#### [Items listed in a dataset]
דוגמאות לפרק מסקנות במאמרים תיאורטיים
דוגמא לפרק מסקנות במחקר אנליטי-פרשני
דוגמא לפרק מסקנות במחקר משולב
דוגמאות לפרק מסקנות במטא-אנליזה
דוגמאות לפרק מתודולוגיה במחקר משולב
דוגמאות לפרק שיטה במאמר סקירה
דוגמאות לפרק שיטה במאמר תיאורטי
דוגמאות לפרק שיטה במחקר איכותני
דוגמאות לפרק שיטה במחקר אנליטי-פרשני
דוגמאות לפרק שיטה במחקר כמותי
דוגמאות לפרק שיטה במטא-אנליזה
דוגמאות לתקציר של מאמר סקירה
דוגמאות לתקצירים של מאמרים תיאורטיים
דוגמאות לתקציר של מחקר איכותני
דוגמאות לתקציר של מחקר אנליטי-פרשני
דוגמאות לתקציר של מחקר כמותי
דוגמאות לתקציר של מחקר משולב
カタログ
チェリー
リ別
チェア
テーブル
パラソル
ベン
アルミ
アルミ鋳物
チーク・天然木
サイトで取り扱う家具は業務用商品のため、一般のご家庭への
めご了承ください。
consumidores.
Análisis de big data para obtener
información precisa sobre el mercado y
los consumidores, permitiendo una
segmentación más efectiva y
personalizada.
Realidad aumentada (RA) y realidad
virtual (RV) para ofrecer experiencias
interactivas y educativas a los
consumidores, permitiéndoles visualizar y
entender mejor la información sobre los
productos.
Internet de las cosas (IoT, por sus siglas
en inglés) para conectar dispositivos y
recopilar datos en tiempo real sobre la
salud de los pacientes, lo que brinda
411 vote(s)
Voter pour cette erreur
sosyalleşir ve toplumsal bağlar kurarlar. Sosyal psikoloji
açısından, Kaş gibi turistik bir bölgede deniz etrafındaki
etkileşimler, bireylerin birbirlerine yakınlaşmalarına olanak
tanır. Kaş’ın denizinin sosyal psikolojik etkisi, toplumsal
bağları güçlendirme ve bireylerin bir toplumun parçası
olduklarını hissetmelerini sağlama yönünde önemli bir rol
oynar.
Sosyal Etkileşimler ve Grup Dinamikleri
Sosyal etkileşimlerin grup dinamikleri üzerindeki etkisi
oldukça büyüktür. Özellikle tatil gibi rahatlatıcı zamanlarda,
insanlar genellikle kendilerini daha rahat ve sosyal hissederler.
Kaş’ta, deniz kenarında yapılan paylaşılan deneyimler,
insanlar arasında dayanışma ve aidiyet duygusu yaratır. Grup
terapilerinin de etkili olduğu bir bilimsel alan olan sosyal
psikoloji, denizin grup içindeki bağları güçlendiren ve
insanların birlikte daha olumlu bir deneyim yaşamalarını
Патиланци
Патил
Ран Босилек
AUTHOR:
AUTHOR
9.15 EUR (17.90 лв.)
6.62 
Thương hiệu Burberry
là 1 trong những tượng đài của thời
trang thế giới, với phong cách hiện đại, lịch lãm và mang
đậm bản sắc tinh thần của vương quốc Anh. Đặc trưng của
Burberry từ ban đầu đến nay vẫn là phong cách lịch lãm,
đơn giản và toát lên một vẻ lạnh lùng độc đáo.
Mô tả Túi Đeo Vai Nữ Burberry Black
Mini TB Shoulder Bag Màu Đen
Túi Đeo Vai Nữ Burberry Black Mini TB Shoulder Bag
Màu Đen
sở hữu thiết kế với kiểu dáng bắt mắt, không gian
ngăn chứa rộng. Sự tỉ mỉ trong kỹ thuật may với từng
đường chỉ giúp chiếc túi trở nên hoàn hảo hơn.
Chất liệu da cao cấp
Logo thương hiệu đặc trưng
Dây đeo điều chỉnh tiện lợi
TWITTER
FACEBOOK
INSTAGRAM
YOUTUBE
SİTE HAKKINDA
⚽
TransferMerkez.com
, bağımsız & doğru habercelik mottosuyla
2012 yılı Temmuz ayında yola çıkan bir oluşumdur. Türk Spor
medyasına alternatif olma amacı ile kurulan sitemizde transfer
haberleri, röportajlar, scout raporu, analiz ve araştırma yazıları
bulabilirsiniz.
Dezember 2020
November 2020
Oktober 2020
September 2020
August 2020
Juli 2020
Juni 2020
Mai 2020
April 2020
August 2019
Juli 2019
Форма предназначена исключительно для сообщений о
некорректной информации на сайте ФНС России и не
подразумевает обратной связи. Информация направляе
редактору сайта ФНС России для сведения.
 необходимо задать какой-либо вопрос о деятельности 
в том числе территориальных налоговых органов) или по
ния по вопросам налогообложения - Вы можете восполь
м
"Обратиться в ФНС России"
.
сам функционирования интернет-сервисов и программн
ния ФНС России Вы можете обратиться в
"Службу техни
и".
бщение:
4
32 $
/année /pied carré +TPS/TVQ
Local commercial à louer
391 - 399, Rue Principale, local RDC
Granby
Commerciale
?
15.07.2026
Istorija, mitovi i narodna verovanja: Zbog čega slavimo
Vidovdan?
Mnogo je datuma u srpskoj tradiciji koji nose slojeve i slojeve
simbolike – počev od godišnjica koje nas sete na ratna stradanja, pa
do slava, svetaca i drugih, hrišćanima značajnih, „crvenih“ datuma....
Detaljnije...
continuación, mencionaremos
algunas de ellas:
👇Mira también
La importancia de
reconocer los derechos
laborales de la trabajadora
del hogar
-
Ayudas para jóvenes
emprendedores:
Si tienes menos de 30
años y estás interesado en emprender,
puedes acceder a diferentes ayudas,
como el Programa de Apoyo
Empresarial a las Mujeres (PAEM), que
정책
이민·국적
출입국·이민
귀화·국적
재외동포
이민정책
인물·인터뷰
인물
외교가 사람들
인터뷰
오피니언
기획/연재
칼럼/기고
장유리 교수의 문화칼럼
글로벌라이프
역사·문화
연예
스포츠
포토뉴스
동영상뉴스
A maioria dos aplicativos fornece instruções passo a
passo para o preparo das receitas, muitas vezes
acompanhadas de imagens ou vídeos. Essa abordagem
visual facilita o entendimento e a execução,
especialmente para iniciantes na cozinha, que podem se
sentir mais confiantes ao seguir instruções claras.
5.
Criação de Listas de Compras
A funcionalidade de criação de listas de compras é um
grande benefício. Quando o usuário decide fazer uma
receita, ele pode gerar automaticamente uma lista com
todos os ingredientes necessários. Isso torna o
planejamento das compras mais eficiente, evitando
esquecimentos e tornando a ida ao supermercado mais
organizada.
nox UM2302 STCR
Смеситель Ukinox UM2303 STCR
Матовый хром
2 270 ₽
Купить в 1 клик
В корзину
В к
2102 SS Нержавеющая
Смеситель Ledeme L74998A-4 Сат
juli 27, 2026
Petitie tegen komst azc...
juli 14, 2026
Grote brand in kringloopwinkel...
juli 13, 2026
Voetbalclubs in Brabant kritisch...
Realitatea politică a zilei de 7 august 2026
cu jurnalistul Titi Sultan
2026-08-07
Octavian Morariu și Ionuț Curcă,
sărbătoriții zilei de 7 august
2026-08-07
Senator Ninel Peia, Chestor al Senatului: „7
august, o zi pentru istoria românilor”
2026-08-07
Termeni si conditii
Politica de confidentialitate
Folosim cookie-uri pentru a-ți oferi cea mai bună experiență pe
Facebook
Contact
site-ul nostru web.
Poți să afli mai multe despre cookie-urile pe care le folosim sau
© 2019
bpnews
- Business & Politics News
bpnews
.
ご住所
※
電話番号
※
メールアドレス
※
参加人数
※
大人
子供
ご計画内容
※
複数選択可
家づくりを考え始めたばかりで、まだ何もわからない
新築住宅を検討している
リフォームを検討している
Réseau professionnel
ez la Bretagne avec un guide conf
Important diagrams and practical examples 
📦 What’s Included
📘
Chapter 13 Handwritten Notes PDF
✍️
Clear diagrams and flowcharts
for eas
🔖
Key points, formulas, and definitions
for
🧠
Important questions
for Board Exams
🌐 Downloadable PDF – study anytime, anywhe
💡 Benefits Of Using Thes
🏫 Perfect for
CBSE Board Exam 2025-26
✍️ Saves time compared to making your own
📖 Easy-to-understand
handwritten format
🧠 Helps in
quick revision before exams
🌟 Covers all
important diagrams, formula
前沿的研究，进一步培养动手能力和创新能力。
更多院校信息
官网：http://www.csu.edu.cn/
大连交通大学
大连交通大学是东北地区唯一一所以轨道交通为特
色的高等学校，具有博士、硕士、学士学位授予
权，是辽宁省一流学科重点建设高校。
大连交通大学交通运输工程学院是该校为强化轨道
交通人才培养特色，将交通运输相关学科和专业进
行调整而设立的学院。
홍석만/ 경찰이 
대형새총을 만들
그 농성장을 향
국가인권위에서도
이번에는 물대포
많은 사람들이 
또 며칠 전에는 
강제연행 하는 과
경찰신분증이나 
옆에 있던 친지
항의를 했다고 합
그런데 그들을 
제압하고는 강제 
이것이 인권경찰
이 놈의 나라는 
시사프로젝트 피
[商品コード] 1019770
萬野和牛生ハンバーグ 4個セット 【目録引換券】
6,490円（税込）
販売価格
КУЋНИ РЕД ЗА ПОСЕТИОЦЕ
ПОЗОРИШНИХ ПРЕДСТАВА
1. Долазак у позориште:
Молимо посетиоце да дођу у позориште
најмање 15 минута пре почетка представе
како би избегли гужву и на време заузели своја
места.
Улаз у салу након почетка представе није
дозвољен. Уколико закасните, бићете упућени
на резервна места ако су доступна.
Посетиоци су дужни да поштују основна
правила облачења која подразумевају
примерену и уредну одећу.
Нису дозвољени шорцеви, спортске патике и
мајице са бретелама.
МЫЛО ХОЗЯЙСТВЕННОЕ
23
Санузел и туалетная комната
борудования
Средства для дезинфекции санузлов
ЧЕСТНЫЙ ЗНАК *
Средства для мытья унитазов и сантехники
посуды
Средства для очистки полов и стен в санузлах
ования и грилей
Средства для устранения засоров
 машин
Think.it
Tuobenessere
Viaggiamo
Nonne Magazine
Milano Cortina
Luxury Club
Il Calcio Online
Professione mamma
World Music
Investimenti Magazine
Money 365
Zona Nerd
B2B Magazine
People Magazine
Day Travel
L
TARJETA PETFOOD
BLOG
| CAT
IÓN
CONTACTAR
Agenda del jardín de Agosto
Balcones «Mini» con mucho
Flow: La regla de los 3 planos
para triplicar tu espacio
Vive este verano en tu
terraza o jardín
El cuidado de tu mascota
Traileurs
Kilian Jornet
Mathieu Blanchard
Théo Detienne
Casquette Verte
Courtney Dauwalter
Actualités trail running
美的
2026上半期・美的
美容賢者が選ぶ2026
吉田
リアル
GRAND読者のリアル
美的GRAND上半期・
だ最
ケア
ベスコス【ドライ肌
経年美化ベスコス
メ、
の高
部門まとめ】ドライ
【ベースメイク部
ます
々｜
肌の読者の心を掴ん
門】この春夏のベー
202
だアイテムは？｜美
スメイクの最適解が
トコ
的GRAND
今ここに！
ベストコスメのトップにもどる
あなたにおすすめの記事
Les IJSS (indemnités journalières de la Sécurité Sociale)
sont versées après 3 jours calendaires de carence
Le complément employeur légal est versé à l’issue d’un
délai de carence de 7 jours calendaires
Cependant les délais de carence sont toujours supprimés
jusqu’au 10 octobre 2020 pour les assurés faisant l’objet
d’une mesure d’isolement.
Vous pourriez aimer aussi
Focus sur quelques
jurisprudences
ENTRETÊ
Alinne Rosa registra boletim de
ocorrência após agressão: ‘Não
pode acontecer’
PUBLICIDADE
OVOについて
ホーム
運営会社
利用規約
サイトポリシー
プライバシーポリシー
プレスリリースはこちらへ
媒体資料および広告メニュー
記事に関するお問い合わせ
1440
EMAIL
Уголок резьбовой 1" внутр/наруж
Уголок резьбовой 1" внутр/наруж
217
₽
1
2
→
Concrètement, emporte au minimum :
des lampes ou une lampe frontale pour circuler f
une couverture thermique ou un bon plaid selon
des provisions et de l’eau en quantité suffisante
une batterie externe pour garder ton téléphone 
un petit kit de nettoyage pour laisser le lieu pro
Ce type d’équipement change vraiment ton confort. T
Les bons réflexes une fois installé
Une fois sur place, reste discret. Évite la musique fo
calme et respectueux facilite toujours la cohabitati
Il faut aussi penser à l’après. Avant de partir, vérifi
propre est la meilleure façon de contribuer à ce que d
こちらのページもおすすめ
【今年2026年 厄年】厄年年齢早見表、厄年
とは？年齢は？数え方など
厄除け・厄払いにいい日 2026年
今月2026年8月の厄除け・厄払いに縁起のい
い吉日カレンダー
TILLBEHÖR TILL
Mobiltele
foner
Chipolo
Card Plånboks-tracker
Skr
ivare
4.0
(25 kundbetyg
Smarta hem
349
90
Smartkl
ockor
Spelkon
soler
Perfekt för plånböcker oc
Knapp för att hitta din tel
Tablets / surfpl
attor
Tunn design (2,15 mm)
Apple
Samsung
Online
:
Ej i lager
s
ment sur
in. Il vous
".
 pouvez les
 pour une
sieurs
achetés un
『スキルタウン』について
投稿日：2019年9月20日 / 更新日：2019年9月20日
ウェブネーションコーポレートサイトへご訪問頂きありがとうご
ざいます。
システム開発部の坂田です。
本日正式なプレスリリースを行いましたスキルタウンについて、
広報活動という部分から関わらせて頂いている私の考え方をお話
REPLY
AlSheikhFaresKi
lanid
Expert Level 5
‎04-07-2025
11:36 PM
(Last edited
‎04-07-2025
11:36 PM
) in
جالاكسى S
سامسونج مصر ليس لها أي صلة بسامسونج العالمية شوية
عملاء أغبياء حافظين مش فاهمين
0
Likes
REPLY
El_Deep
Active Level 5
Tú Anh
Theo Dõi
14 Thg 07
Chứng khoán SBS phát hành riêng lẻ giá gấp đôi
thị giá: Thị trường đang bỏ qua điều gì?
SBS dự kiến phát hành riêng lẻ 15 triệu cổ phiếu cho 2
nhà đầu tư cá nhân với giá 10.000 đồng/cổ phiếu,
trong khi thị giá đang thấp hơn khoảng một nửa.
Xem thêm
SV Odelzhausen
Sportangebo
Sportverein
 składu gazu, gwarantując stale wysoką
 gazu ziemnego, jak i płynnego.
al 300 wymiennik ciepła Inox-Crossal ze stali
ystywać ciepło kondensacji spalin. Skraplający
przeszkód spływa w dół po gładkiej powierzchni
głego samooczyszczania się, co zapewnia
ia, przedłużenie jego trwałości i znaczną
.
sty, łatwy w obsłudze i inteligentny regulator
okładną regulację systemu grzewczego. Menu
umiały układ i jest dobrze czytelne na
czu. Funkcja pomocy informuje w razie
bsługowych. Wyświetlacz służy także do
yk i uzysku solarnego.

#### [Goal of the exercise]
The required output is the exact run of lines from the beginning of the records to the line with "Sosyal Etkileşimler ve Grup Dinamikleri", that line included.

#### [Response to the exercise]
דוגמאות לפרק מסקנות במאמרים תיאורטיים
דוגמא לפרק מסקנות במחקר אנליטי-פרשני
דוגמא לפרק מסקנות במחקר משולב
דוגמאות לפרק מסקנות במטא-אנליזה
דוגמאות לפרק מתודולוגיה במחקר משולב
דוגמאות לפרק שיטה במאמר סקירה
דוגמאות לפרק שיטה במאמר תיאורטי
דוגמאות לפרק שיטה במחקר איכותני
דוגמאות לפרק שיטה במחקר אנליטי-פרשני
דוגמאות לפרק שיטה במחקר כמותי
דוגמאות לפרק שיטה במטא-אנליזה
דוגמאות לתקציר של מאמר סקירה
דוגמאות לתקצירים של מאמרים תיאורטיים
דוגמאות לתקציר של מחקר איכותני
דוגמאות לתקציר של מחקר אנליטי-פרשני
דוגמאות לתקציר של מחקר כמותי
דוגמאות לתקציר של מחקר משולב
カタログ
チェリー
リ別
チェア
テーブル
パラソル
ベン
アルミ
アルミ鋳物
チーク・天然木
サイトで取り扱う家具は業務用商品のため、一般のご家庭への
めご了承ください。
consumidores.
Análisis de big data para obtener
información precisa sobre el mercado y
los consumidores, permitiendo una
segmentación más efectiva y
personalizada.
Realidad aumentada (RA) y realidad
virtual (RV) para ofrecer experiencias
interactivas y educativas a los
consumidores, permitiéndoles visualizar y
entender mejor la información sobre los
productos.
Internet de las cosas (IoT, por sus siglas
en inglés) para conectar dispositivos y
recopilar datos en tiempo real sobre la
salud de los pacientes, lo que brinda
411 vote(s)
Voter pour cette erreur
sosyalleşir ve toplumsal bağlar kurarlar. Sosyal psikoloji
açısından, Kaş gibi turistik bir bölgede deniz etrafındaki
etkileşimler, bireylerin birbirlerine yakınlaşmalarına olanak
tanır. Kaş’ın denizinin sosyal psikolojik etkisi, toplumsal
bağları güçlendirme ve bireylerin bir toplumun parçası
olduklarını hissetmelerini sağlama yönünde önemli bir rol
oynar.
Sosyal Etkileşimler ve Grup Dinamikleri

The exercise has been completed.